*** Extract provided

Many teachers are trained in specific content areas.  When you think of your experience as a student and your experience as a teacher, what comes to mind? Is it a traditional classroom with one teacher, door shut, working in isolation?  Through collaboration, teachers are exposed to new ideas, new pedagogical practices, and opportunities to share and support one another. In one study (Waggoner Road Junior High and Baldwin Road Junior High in Reynoldsburg, Ohio) students experienced a 20 percent increase in math scores when teachers participated in constant collaboration. And in another study of over 9000 teachers, collaboration resulted in direct improvements in student gains, “Instructional teams engaged in better collaboration also have higher achievement gains in math and reading.”  When students win, we win!

But it goes even deeper.  Collaborating with teacher colleagues promotes relationships. Let’s face it- teaching can be emotionally draining at times, and we need a support system with whom we can bond, seek advice, and celebrate successes.                                   

5. Integrating the arts enhances both teaching and learning.  You can see and feel heightened energy and enthusiasm.

******
*** Material provided

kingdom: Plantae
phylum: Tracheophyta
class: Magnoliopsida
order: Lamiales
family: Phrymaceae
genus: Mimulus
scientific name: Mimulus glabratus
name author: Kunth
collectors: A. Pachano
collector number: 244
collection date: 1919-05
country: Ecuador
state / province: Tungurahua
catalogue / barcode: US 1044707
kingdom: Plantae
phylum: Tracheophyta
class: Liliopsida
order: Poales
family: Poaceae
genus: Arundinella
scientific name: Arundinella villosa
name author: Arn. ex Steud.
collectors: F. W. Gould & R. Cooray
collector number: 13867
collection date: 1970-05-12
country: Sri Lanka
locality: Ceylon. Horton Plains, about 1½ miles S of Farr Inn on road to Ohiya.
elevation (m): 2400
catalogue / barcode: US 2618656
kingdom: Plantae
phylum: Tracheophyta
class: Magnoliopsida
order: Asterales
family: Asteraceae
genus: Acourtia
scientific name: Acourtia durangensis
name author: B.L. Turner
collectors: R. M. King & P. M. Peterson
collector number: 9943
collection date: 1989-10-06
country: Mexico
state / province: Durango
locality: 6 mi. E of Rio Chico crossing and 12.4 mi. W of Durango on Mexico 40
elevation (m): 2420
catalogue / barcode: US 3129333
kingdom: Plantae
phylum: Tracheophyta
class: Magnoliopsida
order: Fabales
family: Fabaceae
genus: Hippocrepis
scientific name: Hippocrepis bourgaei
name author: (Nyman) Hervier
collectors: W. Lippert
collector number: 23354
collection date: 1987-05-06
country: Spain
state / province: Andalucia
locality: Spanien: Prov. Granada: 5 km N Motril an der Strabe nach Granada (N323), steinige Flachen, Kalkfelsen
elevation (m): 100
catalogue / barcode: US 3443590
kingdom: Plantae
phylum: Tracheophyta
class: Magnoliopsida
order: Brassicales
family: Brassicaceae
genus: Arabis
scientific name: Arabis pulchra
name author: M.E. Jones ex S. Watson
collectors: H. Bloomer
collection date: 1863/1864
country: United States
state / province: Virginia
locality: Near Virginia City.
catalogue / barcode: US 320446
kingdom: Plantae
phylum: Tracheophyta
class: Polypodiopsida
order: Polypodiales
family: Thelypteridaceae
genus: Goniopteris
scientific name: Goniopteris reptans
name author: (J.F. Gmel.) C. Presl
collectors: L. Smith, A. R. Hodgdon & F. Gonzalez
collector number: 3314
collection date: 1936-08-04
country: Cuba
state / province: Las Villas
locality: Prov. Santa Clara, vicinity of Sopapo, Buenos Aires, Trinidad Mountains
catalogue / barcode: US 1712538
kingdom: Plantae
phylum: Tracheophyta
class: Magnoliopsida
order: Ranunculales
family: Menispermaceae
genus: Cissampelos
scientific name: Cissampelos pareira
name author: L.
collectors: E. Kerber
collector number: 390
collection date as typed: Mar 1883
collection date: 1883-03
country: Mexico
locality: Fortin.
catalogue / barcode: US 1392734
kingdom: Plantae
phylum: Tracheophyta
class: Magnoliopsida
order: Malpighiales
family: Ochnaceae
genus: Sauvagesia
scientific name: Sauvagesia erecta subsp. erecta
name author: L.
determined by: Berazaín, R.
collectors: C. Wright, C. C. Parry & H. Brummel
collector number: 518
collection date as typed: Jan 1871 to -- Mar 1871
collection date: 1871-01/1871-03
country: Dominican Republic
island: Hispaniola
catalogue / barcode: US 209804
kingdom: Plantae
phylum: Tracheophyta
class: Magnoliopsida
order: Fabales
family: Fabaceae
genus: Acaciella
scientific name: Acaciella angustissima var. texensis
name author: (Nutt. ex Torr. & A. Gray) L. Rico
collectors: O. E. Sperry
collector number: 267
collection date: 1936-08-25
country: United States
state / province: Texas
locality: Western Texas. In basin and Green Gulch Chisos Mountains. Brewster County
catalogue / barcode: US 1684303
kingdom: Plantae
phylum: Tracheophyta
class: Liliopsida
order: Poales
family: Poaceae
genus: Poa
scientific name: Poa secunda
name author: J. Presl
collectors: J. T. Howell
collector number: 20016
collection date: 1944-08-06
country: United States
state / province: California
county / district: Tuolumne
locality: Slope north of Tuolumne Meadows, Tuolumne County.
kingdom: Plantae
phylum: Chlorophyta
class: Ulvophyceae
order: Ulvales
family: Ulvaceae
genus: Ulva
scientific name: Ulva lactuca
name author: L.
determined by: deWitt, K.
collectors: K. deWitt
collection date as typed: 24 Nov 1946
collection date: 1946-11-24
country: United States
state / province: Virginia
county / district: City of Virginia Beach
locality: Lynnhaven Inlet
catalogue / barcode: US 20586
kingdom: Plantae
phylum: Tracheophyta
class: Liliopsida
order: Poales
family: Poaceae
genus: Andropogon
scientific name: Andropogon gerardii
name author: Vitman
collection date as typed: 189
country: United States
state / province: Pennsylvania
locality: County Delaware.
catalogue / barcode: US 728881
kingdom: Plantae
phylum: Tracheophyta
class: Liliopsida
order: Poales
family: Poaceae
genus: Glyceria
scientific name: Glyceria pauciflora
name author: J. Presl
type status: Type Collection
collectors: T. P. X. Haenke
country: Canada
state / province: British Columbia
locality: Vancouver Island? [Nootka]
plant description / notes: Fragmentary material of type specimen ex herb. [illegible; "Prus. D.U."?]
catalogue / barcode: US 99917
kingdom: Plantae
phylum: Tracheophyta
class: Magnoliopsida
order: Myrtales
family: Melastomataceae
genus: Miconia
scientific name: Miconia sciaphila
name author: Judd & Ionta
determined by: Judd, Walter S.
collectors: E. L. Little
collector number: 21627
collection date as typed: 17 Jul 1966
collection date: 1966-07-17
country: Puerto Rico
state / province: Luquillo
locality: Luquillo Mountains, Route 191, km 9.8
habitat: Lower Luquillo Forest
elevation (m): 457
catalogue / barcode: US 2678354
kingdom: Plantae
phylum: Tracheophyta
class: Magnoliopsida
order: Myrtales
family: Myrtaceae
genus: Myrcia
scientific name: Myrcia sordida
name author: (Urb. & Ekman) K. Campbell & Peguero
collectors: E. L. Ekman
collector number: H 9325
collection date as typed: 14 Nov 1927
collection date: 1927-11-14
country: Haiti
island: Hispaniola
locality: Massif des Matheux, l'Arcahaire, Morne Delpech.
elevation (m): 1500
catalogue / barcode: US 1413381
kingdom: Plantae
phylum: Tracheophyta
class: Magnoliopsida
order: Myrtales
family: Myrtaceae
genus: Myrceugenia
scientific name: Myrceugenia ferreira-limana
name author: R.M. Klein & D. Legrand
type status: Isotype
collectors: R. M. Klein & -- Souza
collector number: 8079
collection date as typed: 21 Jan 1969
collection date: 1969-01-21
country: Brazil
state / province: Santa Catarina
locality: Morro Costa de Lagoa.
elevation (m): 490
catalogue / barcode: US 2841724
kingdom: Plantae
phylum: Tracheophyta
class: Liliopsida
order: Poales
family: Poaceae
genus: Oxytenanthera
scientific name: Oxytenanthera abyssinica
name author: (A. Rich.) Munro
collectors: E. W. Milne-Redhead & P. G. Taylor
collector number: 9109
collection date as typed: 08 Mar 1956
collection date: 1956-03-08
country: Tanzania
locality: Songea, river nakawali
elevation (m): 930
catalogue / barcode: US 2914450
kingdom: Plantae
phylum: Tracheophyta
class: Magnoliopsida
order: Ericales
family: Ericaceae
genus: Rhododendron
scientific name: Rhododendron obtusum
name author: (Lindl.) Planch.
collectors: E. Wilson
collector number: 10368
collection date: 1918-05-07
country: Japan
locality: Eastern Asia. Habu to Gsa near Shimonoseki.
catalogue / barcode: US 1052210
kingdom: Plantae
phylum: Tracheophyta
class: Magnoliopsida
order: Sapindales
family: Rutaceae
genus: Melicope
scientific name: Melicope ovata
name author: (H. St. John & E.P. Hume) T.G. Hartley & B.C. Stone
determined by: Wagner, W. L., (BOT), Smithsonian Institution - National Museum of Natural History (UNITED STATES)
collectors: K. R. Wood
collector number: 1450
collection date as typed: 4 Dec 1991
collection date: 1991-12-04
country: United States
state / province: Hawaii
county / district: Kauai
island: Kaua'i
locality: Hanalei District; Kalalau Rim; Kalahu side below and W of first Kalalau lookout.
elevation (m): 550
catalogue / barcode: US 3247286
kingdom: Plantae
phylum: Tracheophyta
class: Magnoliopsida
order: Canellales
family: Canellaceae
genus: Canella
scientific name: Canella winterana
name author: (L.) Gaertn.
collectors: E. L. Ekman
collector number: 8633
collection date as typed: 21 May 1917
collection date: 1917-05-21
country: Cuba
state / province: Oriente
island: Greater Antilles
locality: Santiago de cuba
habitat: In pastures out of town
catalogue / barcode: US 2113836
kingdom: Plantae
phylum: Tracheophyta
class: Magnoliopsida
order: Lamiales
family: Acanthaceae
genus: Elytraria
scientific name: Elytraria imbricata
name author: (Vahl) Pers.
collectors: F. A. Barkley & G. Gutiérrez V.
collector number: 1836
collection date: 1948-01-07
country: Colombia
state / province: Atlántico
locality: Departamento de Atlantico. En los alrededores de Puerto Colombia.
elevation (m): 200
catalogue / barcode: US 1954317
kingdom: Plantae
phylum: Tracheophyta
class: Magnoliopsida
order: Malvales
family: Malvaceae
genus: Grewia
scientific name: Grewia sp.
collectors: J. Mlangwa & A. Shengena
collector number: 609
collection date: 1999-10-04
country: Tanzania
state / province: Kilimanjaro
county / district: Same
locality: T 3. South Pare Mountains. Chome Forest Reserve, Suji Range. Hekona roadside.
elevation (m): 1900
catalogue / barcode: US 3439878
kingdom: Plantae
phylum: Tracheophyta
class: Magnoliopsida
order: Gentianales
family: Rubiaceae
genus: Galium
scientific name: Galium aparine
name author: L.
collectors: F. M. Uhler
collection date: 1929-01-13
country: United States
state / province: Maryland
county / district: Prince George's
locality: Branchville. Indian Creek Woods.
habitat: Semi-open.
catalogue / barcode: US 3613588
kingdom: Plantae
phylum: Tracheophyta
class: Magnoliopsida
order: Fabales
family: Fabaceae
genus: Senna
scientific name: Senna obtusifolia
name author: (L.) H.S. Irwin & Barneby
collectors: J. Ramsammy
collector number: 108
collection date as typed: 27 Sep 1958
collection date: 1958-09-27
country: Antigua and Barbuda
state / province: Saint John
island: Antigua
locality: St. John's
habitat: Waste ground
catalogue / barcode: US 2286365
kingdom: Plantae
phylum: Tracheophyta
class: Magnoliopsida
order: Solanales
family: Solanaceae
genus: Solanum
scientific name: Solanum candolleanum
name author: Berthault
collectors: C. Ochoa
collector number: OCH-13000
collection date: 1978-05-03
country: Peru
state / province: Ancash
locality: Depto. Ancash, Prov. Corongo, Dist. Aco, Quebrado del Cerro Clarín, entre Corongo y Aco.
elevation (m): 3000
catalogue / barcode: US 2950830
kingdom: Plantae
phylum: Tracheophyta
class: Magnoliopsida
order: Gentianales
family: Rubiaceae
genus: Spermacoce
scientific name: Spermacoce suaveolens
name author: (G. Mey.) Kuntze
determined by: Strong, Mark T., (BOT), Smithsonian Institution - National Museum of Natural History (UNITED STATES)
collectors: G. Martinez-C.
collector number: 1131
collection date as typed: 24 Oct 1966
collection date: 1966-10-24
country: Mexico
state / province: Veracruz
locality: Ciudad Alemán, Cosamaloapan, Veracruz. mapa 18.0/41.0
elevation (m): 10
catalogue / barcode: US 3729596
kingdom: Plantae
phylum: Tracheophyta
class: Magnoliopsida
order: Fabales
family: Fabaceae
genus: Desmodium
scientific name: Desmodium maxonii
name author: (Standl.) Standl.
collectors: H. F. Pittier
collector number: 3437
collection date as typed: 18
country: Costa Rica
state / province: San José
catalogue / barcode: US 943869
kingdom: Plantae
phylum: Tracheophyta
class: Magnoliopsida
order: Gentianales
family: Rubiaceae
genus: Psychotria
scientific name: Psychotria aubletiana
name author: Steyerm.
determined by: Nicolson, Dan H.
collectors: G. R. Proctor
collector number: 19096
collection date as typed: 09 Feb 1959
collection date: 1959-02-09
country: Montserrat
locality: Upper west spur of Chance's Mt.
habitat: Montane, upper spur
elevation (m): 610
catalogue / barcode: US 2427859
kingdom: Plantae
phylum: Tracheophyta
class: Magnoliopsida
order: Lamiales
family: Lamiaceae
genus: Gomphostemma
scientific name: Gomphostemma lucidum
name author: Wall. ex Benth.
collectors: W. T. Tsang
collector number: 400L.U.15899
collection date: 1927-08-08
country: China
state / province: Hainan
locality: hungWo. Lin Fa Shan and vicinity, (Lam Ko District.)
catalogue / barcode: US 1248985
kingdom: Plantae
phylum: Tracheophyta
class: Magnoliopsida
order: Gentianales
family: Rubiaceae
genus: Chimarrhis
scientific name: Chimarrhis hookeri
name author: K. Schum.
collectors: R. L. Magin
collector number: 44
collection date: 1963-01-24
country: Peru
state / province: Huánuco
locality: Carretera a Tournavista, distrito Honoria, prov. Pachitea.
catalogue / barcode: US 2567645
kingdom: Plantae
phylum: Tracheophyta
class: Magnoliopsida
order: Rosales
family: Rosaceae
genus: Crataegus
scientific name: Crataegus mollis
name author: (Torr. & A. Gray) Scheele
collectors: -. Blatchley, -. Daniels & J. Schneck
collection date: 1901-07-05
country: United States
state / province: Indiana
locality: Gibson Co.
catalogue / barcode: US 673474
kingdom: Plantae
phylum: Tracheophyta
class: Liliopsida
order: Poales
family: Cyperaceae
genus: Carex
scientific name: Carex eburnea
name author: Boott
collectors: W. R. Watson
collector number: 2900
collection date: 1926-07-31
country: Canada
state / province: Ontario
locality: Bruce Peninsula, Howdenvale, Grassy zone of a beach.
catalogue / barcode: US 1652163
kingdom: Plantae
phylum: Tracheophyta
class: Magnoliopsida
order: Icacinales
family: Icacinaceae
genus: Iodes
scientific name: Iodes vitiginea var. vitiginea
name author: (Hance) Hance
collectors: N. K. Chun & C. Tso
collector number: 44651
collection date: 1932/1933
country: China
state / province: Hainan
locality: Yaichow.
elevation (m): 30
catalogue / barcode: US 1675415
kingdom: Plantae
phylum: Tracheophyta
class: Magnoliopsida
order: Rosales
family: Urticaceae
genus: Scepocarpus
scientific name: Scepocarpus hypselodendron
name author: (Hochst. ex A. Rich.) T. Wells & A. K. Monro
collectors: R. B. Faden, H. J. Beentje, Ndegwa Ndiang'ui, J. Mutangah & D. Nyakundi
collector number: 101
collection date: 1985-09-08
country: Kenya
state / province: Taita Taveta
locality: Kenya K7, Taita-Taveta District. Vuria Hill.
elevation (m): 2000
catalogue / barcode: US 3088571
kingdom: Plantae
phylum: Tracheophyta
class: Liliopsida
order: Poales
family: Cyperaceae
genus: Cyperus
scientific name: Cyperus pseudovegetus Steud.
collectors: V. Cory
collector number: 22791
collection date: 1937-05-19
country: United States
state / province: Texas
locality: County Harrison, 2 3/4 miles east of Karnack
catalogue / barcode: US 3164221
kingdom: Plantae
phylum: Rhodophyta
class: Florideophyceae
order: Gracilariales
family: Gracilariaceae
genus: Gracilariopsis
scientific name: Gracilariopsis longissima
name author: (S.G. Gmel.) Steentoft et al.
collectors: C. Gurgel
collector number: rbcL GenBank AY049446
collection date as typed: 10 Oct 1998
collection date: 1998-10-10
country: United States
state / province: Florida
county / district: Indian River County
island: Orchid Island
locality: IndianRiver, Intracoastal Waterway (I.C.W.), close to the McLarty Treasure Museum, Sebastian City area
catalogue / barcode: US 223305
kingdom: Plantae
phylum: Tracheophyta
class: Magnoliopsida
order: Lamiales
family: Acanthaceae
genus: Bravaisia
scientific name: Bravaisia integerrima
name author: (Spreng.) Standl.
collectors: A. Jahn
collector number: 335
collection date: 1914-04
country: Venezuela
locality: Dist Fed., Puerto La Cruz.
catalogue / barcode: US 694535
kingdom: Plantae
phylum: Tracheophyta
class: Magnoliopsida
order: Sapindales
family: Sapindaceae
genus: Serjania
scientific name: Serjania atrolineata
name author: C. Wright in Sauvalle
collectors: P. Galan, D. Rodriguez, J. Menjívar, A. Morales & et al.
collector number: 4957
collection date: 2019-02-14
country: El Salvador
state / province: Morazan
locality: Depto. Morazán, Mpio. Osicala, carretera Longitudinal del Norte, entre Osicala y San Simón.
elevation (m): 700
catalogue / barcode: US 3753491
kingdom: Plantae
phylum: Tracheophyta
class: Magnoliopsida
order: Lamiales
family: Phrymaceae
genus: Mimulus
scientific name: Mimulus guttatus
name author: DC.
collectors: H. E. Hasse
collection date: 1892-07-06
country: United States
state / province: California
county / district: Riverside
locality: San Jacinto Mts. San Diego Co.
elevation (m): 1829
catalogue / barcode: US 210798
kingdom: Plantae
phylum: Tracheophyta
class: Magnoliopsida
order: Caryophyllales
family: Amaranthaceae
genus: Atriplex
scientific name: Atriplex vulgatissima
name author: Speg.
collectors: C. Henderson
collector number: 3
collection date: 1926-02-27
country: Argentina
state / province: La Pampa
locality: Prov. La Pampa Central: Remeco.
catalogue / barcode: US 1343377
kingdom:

******

* _Work to do_
A - Rewrite the paragraph of the teacher collaboration text that begins "Many teachers are trained in specific content areas" as a bulleted list that keeps its main facts.
B - According to the teacher collaboration text, what does collaboration expose teachers to? List every item it names.
C - Copy the stretch of the teacher collaboration text from "But it goes" through "energy and enthusiasm.".

* _Per-task answers_
A -
- Many teachers are trained in specific content areas.
- Readers are asked whether their experience as students and teachers brings to mind a traditional classroom with one teacher, door shut, working in isolation.
- Collaboration exposes teachers to new ideas, new pedagogical practices, and opportunities to share and support one another.
- At Waggoner Road Junior High and Baldwin Road Junior High in Reynoldsburg, Ohio, students' math scores rose 20 percent when teachers collaborated constantly.
- A study of over 9000 teachers found that instructional teams with better collaboration had higher achievement gains in math and reading.
- When students win, teachers win.

B -
- New ideas
- New pedagogical practices
- Opportunities to share and support one another

C -
But it goes even deeper.  Collaborating with teacher colleagues promotes relationships. Let’s face it- teaching can be emotionally draining at times, and we need a support system with whom we can bond, seek advice, and celebrate successes.                                   

5. Integrating the arts enhances both teaching and learning.  You can see and feel heightened energy and enthusiasm.